> _PAGE EXTRACT_:
-*-
Xu v Jinhong Design & Constructions Pty Limited

Case

[2010] NSWCA 231

7 September 2010

No judgment structure available for this case.

New South Wales


Court of Appeal


CITATION: Xu v Jinhong Design & Constructions Pty Limited [2010] NSWCA 231
HEARING DATE(S): 06/09/10
 
JUDGMENT DATE: 

7 September 2010
JUDGMENT OF: McColl JA at 1
DECISION: 1. On each appellant undertaking to the Court that until further order or the disposal of the appeal he will not remove from Australia or in any way dispose of, deal with or diminish the value of any of his assets, whether or not the assets are in his name and whether they are solely or co-owned, and including any assets which he has the power, directly or indirectly, to dispose of or deal with as if they were his own save for:-
(a) the payment of ordinary living expenses;
(b) the payment of reasonable legal expenses; and
(c) dealings and dispositions in the ordinary and proper course of the appellants' business affairs including paying business expenses bona fide and properly incurred,
I stay the execution or enforcement of the judgment and orders entered by Justice Johnson in Supreme Court proceedings numbered 12073/07 on 10 June 2010 pending the hearing and determination of the appeal filed herein or pending further order.
2. Order the appellants provide within 21 days the sum of $40,000 as security for the costs of this appeal by payment of the monies into court or, if the parties agree, into an interest bearing account in the joint names of the solicitors for the appellants and the respondent.
3. Order that if security is not provided in accordance with order 2, the appeal be stayed.
4. That the amount of AUD$35,000 which is currently held as security for costs in the Trust Account of Ren Zhou Lawyers Trust for the costs of the proceedings before the Supreme Court of New South Wales (file number 12073/07) be released to the respondent, Jinhong Design & Constructions Pty Limited.
5. Direct the respondent within 1 day to bring in short minutes of order embodying these orders and specifying the second mortgages and charges it seeks and the property over which those securities are sought, and that those securities are to be provided within 21 days of 8 September 2010.
6. Order the appellants to provide the securities referred to in order 5 and set out in the short minutes of order in a form satisfactory to the respondent within 21 days of the 8 September 2010.
7. Appellants to pay the costs of the stay and security for costs motions.
CATCHWORDS: APPEAL – procedure – stay pending appeal - APPEAL – procedure – costs – security for costs – special circumstances – no question of principle
LEGISLATION CITED: Civil Procedure Act 2005 (NSW)
Fair Trading Act 1987 (NSW)
-*-
Data items
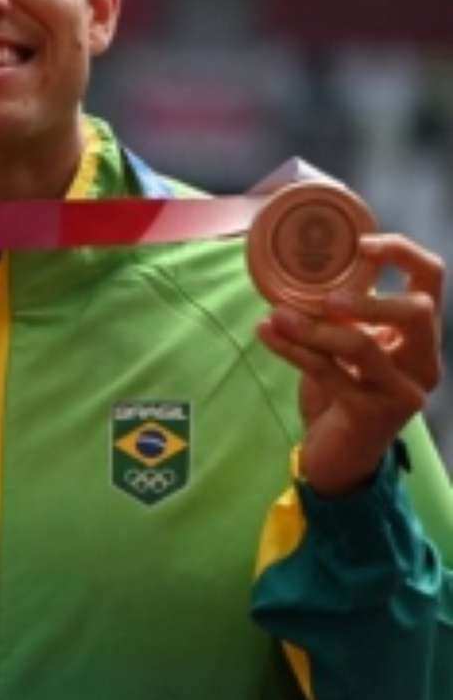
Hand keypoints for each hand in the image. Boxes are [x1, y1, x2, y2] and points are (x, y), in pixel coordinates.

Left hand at [256, 233, 444, 495]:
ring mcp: (403, 391)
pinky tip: (266, 333)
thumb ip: (342, 309)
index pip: (432, 278)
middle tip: (325, 298)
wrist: (338, 455)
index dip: (402, 252)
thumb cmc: (344, 389)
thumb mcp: (348, 342)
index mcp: (421, 335)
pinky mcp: (373, 415)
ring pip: (362, 344)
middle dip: (368, 298)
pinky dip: (292, 349)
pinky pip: (327, 372)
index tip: (360, 244)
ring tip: (276, 315)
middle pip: (417, 311)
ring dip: (312, 327)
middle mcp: (423, 362)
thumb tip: (303, 264)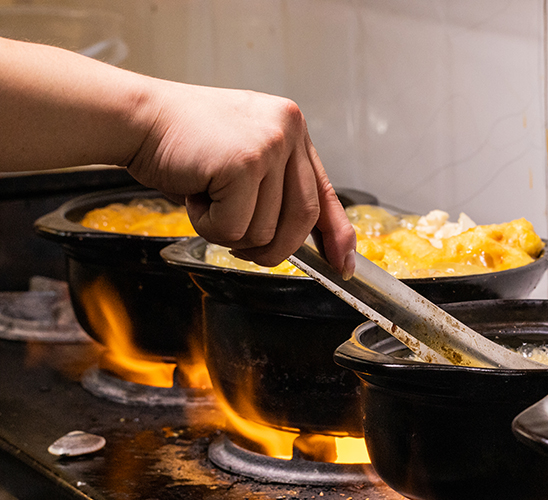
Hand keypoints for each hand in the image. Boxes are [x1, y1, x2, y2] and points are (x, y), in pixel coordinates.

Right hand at [128, 81, 355, 273]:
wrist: (136, 118)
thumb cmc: (182, 143)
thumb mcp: (243, 162)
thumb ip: (275, 191)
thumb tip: (301, 241)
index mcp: (293, 129)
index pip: (327, 194)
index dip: (336, 235)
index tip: (342, 264)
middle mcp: (289, 132)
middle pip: (302, 219)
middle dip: (274, 248)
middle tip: (242, 249)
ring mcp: (269, 145)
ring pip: (266, 230)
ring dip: (229, 232)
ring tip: (205, 200)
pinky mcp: (245, 163)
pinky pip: (236, 228)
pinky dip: (209, 227)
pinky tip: (195, 196)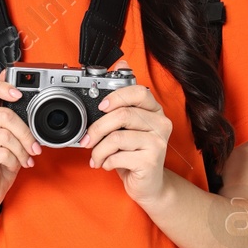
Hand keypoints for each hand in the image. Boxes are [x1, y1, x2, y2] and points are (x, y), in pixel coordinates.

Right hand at [0, 77, 42, 213]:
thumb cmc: (2, 161)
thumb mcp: (14, 136)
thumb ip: (17, 118)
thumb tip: (25, 97)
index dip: (2, 87)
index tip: (19, 95)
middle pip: (3, 115)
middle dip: (25, 133)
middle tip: (34, 147)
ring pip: (4, 136)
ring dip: (21, 150)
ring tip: (25, 158)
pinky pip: (1, 153)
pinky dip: (13, 161)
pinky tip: (13, 165)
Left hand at [81, 61, 172, 205]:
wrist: (148, 185)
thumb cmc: (134, 153)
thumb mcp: (127, 125)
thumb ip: (123, 98)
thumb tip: (122, 62)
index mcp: (154, 110)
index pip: (138, 92)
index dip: (115, 97)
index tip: (99, 107)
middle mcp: (161, 123)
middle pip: (122, 115)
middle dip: (97, 129)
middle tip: (86, 141)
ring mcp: (159, 142)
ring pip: (117, 137)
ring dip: (99, 150)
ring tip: (96, 157)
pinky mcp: (152, 161)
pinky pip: (119, 156)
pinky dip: (106, 161)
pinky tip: (107, 164)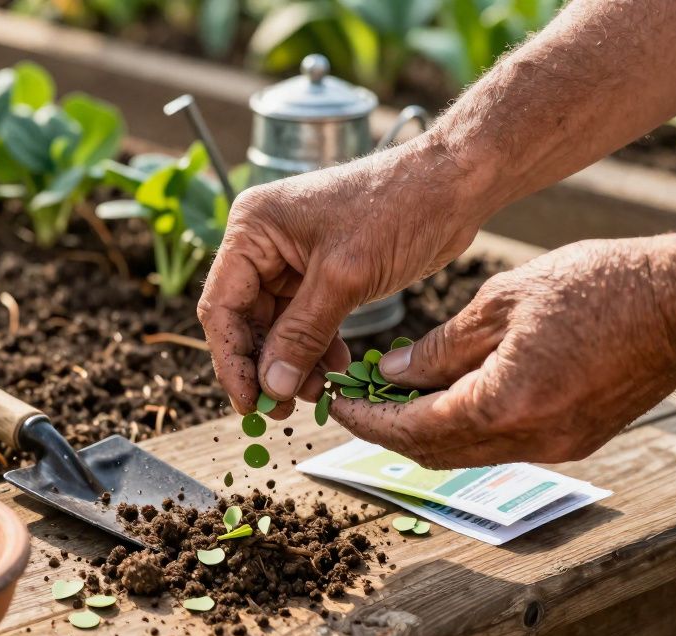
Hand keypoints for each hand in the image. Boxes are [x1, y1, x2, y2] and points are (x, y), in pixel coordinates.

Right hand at [197, 139, 483, 417]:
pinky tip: (335, 372)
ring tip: (317, 395)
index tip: (248, 402)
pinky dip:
-*-
> _TASK LIST_:
1 – In the Xu v Jinhong judgment, what sum must the appellants provide as security for the costs of the appeal, and by when?
2 – List every exception to the appellants' undertaking not to remove or deal with their assets that the Xu v Jinhong judgment sets out.
3 – Write the next part of the Xu v Jinhong judgment, picking up after its final line.

> _YOUR WRITTEN ANSWERS_:
1 – $40,000, within 21 days.

2 –
- The payment of ordinary living expenses
- The payment of reasonable legal expenses
- Dealings and dispositions in the ordinary and proper course of the appellants' business affairs, including paying business expenses bona fide and properly incurred

3 –
Uniform Civil Procedure Rules 2005
CATEGORY: Procedural and other rulings
CASES CITED: Alexander v Cambridge Credit Corporation Ltd (1985) 2 NSWLR 685
Goodrich Aerospace Pty Limited v Arsic [2006] NSWCA 187; (2006) 66 NSWLR 186
Hoyt's Pty Ltd v Spencer [1919] HCA 64; (1919) 27 CLR 133
Jinhong Design & Constructions Pty Limited v Xu & Anor [2010] NSWSC 523
Kalifair Pty Ltd v Digi-Tech (Australia) Ltd [2002] NSWCA 383; (2002) 55 NSWLR 737
Masters v Cameron [1954] HCA 72; (1954) 91 CLR 353
Transglobal Capital Pty Ltd v Yolarno Pty Ltd [2004] NSWCA 136; (2004) 60 NSWLR 143
Whitlam v Australian Securities and Investments Commission [2002] NSWCA 312; (2003) 43 ACSR 73
PARTIES: Yi Nuo Xu - first appellant
Cheng En Zhu - second appellant
Jinhong Design & Constructions Pty Limited - respondent
FILE NUMBER(S): CA 2007/00260539
COUNSEL: BW Rayment QC with JM Baxter - for the apellants
JJJ Garnsey QC - for the respondent
SOLICITORS: Pancific Legal - for the appellants
Ren Zhou Lawyers - for the respondent
LOWER COURT JURISDICTION: Supreme Court
LOWER COURT FILE NUMBER(S): SC 2007/260539
LOWER COURT JUDICIAL OFFICER: Johnson J
LOWER COURT DATE OF DECISION: 18 June 2010
LOWER COURT MEDIUM NEUTRAL CITATION: [2010] NSWSC 523




      2007/00260539


                          McCOLL JA

                          7 September 2010
Xu v Jinhong Design & Constructions Pty Limited
Judgment

1 McCOLL JA: The Court is dealing with two notices of motion. The first, filed by the appellants, Yi Nuo Xu and Cheng En Zhu, on 18 June 2010, is a notice of motion to stay a judgment given by Johnson J on 10 June 2010 in which his Honour ordered the applicant to pay the respondent (a) compensatory damages in the sum of $391,255.15, (b) exemplary damages in the sum of $25,000. and (c) interest up to judgment amounting to $150,000 under s 100 Civil Procedure Act 2005 (NSW): Jinhong Design & Constructions Pty Limited v Xu and Anor [2010] NSWSC 523. The total judgment was, accordingly, $566,255.15.

2 Execution of the judgment has been stayed first by the primary judge for 21 days from 10 June, then by consent orders entered on 28 June 2010 up to and including the hearing and determination of the stay motion.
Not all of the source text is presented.